- Übungstext -
▼

Warnstreiks angekündigt Tarifverhandlungen für Öffentlichen Dienst gescheitert

Nach drei Stunden wurden die Gespräche abgebrochen: Gewerkschafter und Arbeitgeber haben sich bei den Tarifverhandlungen im Öffentlichen Dienst nicht einigen können. Nun drohen Warnstreiks.


Potsdam - Eine Einigung ist nicht in Sicht. Auch in der dritten Runde sind die Tarifverhandlungen für die 700.000 Angestellten der Länder ergebnislos vertagt worden. Die Gewerkschaften des öffentlichen Dienstes und die Tarifgemeinschaft deutscher Länder konnten keinerlei Annäherung erreichen, wie beide Seiten am Samstag erklärten. Die Arbeitgeber legten bei den Verhandlungen in Potsdam ein Angebot vor, das Ver.di allerdings als "in keiner Form akzeptabel" bezeichnete.

Mitarbeiter des Öffentlichen Dienstes demonstrieren für mehr Lohn: Die Tarifverhandlungen mit den Arbeitgebern der Länder sind erneut abgebrochen worden
AP

Mitarbeiter des Öffentlichen Dienstes demonstrieren für mehr Lohn: Die Tarifverhandlungen mit den Arbeitgebern der Länder sind erneut abgebrochen worden

Die Gewerkschaften Ver.di und Tarifunion des Beamtenbundes dbb forderten ursprünglich acht Prozent mehr Geld, mindestens aber 200 Euro im Monat. Am Verhandlungstisch in Potsdam reduzierten sie ihre Forderung auf 7,5 Prozent.

▲

- Bereitgestellte Daten -
▼

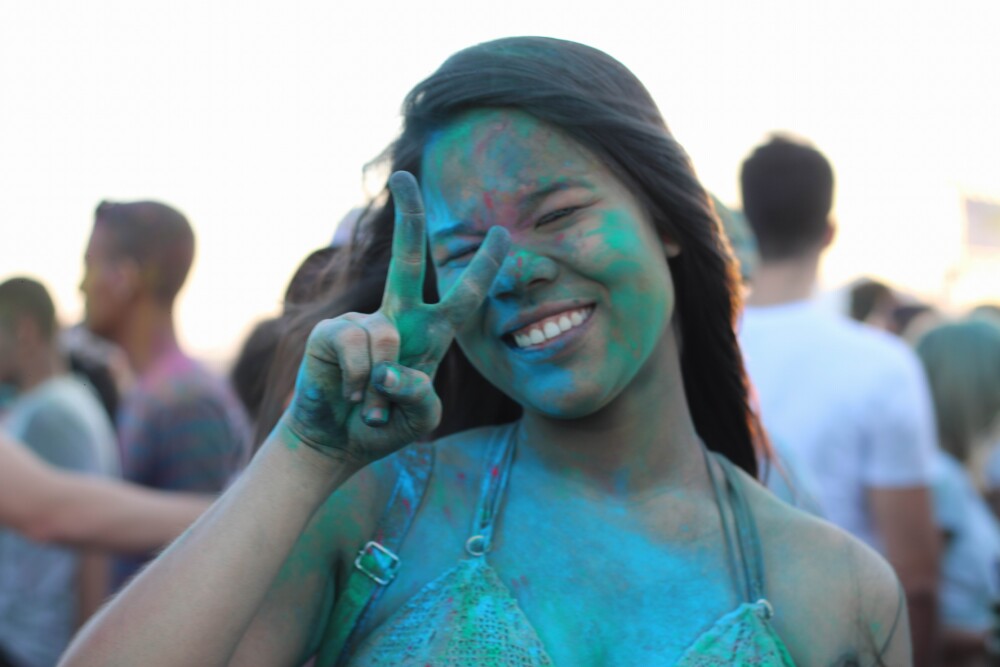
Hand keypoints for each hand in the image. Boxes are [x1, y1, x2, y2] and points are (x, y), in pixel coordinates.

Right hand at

▲

- Durchzuführende Aufgaben -
[A] Auf wie viel Prozent senkten die Gewerkschaften laut dem Artikel über die Tarifverhandlungen ihre Forderung am Verhandlungstisch in Potsdam?
[B] Greifen Sie den Artikel über die Tarifverhandlungen im Öffentlichen Dienst wieder auf und schreiben Sie ihn ab seinem letzten Satz weiter.

- Lösungen -
[A] Auf 7,5 Prozent.

[B]
Das Tarifangebot der Tarifgemeinschaft deutscher Länder (TdL) sah nach Darstellung der Arbeitgeber eine Lohn- und Gehaltserhöhung von 4,2 Prozent vor. Nach Berechnungen der Gewerkschaften beläuft sich das Angebot auf die Gesamtlaufzeit bis Ende 2010 gerechnet jedoch auf lediglich 1,3 Prozent.

Mahnwachen und Warnstreiks

Die Arbeitgeber hätten für die ersten sechs Monate 2009 sowie das gesamte Jahr 2010 Nullrunden verlangt, sagte Ver.di-Bundeschef Frank Bsirske. Zudem hätten sie eine stärkere Anhebung der unteren Entgeltgruppen abgelehnt. Die Gewerkschaften hatte ursprünglich ein Einkommensplus von acht Prozent gefordert. Ver.di signalisierte zuletzt, einen Zuschlag von rund fünf Prozent durchsetzen zu wollen.

Bsirske kündigte für die kommenden zwei Wochen weitere Warnstreiks in den Länderverwaltungen an. Der Vorsitzende der dbb Tarifunion, Frank Stöhr, sagte: "Die Kolleginnen und Kollegen werden ihrem Ärger Luft machen. Mahnwachen vor den Staatskanzleien werden den Ministerpräsidenten vielleicht beim Nachdenken helfen."

Die Länder geben sich unbeeindruckt

Sollte es bei der vierten Verhandlungsrunde nicht zu einer Einigung kommen, drohen im März Urabstimmung und Streik. Benötigt werde ein "Rettungsschirm für die Portemonnaies der Beschäftigten". Stattdessen sähen die Gewerkschaften nur, "wie die Rettungsschirme beispiellosen Ausmaßes für marode Banken gespannt werden", sagte Bsirske. In einer solchen Situation ein derart unerträgliches Angebot vorzulegen, sei nicht akzeptabel.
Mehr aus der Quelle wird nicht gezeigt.